### Dataset excerpts
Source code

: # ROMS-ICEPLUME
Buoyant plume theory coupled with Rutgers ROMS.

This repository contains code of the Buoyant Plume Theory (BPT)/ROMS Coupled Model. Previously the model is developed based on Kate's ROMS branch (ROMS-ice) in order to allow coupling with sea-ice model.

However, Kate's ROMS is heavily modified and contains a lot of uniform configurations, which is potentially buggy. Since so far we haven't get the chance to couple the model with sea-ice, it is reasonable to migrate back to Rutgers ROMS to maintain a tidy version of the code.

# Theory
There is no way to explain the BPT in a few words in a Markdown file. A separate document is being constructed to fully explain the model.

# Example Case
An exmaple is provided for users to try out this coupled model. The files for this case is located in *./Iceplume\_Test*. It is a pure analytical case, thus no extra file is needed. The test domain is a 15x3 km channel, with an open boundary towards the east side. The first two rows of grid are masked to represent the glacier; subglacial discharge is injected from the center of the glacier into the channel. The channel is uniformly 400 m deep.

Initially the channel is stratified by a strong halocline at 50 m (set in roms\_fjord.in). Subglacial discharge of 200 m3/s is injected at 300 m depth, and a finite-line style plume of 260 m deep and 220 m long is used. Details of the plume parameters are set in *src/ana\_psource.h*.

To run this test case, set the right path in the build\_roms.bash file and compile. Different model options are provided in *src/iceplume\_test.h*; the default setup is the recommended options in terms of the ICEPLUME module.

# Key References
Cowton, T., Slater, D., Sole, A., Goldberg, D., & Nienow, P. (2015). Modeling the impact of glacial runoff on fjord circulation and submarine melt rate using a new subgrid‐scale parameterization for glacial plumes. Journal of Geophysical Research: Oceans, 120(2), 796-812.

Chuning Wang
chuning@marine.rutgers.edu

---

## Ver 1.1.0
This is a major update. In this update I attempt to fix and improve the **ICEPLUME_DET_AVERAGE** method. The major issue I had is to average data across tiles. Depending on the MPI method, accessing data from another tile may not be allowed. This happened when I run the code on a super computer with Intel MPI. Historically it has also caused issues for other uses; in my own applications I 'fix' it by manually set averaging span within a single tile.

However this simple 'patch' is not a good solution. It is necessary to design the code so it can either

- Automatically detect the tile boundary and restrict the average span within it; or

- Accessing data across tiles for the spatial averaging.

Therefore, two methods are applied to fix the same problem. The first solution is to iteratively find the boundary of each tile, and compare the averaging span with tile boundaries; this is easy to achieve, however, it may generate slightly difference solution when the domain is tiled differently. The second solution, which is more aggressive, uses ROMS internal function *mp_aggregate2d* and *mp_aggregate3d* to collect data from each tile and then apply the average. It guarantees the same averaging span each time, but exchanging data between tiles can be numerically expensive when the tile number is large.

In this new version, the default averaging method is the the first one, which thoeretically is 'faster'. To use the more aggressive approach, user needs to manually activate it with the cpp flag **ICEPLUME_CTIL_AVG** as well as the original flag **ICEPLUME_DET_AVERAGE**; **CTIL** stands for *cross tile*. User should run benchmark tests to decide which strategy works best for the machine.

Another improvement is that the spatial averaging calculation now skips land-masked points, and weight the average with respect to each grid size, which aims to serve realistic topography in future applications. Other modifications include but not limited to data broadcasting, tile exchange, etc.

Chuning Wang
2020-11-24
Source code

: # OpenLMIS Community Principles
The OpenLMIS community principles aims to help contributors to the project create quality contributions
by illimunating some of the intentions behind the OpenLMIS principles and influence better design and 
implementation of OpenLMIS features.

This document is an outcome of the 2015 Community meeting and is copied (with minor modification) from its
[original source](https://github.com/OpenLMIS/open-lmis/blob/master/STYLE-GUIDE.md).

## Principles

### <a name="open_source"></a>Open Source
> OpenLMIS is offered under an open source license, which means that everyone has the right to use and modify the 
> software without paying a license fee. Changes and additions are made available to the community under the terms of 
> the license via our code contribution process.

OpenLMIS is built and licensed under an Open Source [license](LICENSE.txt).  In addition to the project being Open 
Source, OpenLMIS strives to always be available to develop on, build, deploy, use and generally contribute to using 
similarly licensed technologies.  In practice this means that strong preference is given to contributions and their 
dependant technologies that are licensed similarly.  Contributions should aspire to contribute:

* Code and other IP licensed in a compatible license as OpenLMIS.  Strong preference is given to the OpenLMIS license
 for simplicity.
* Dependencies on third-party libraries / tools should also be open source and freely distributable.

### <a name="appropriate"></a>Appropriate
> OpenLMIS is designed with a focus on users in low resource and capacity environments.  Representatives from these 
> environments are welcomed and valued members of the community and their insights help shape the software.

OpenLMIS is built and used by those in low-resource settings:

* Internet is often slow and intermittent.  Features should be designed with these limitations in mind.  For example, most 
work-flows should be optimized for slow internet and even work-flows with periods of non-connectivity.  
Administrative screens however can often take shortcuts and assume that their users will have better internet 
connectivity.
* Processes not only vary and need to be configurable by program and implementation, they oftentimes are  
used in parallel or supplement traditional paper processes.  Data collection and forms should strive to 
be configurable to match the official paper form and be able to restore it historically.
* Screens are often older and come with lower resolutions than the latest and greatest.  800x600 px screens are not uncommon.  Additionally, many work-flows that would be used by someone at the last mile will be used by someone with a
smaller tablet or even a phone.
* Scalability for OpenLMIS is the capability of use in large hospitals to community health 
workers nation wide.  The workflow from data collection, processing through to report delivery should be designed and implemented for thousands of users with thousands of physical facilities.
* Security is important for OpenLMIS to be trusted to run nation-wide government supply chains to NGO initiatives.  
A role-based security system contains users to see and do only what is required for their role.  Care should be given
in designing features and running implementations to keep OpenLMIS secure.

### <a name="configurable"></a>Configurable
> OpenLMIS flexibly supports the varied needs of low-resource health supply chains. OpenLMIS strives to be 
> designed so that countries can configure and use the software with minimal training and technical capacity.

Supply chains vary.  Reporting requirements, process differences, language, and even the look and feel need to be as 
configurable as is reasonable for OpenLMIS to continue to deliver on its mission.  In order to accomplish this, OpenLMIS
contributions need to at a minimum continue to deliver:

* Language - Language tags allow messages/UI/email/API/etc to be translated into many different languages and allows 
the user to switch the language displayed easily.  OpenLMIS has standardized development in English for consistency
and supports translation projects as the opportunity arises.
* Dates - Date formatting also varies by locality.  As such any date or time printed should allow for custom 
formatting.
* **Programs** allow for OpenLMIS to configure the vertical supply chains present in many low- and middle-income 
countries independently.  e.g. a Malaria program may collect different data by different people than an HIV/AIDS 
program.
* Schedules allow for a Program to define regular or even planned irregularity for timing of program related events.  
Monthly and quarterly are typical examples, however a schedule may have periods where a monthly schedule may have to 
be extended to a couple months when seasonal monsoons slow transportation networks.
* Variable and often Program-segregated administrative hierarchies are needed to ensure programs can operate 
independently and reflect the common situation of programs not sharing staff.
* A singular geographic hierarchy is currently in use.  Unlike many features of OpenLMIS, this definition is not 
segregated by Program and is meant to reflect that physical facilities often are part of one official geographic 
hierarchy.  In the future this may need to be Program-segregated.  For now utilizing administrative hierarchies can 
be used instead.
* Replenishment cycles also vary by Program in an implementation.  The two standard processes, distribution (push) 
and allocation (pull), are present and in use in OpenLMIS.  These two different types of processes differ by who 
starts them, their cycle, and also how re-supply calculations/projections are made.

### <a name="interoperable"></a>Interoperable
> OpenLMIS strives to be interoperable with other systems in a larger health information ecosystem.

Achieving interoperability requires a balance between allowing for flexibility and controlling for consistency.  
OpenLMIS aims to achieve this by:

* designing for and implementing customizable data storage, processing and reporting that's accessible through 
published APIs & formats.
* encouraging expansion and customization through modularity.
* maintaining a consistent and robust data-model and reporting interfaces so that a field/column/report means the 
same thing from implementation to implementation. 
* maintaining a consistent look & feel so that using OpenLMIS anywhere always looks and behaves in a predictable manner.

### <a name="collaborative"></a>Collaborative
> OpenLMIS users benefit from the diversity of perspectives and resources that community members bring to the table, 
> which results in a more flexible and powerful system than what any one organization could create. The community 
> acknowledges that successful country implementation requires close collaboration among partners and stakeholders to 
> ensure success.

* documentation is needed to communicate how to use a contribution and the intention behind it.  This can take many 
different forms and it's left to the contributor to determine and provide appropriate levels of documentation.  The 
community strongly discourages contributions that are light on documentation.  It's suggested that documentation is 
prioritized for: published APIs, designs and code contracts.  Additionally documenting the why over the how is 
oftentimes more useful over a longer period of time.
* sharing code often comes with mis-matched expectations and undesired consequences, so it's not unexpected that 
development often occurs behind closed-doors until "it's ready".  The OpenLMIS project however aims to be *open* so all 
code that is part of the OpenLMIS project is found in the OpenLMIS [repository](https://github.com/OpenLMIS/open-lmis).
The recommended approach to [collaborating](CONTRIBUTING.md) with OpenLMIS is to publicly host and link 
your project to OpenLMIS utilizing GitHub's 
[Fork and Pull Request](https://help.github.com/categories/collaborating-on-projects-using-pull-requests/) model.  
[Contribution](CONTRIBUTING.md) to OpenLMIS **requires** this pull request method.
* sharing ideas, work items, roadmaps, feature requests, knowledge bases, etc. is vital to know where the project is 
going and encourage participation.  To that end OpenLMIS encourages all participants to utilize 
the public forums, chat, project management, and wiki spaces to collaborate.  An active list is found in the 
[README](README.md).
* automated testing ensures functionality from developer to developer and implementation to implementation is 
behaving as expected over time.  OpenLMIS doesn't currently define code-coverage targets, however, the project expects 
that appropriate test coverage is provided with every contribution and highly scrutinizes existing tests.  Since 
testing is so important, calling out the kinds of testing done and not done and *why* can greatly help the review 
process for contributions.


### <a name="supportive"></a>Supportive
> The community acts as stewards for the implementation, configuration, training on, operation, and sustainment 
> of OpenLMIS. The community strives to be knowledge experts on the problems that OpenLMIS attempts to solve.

### What the task asks
Rewrite the stretch from the start of the material through the line containing "Initially the channel" as a Markdown table with the columns Row and Line, numbering each line in order and omitting blank lines.

### Exercise solution
| Row | Line |
|---|---|
| 1 | Source code |
| 2 | : # ROMS-ICEPLUME |
| 3 | Buoyant plume theory coupled with Rutgers ROMS. |
| 4 | This repository contains code of the Buoyant Plume Theory (BPT)/ROMS Coupled Model. Previously the model is developed based on Kate's ROMS branch (ROMS-ice) in order to allow coupling with sea-ice model. |
| 5 | However, Kate's ROMS is heavily modified and contains a lot of uniform configurations, which is potentially buggy. Since so far we haven't get the chance to couple the model with sea-ice, it is reasonable to migrate back to Rutgers ROMS to maintain a tidy version of the code. |
| 6 | # Theory |
| 7 | There is no way to explain the BPT in a few words in a Markdown file. A separate document is being constructed to fully explain the model. |
| 8 | # Example Case |
| 9 | An exmaple is provided for users to try out this coupled model. The files for this case is located in *./Iceplume\_Test*. It is a pure analytical case, thus no extra file is needed. The test domain is a 15x3 km channel, with an open boundary towards the east side. The first two rows of grid are masked to represent the glacier; subglacial discharge is injected from the center of the glacier into the channel. The channel is uniformly 400 m deep. |
| 10 | Initially the channel is stratified by a strong halocline at 50 m (set in roms\_fjord.in). Subglacial discharge of 200 m3/s is injected at 300 m depth, and a finite-line style plume of 260 m deep and 220 m long is used. Details of the plume parameters are set in *src/ana\_psource.h*. |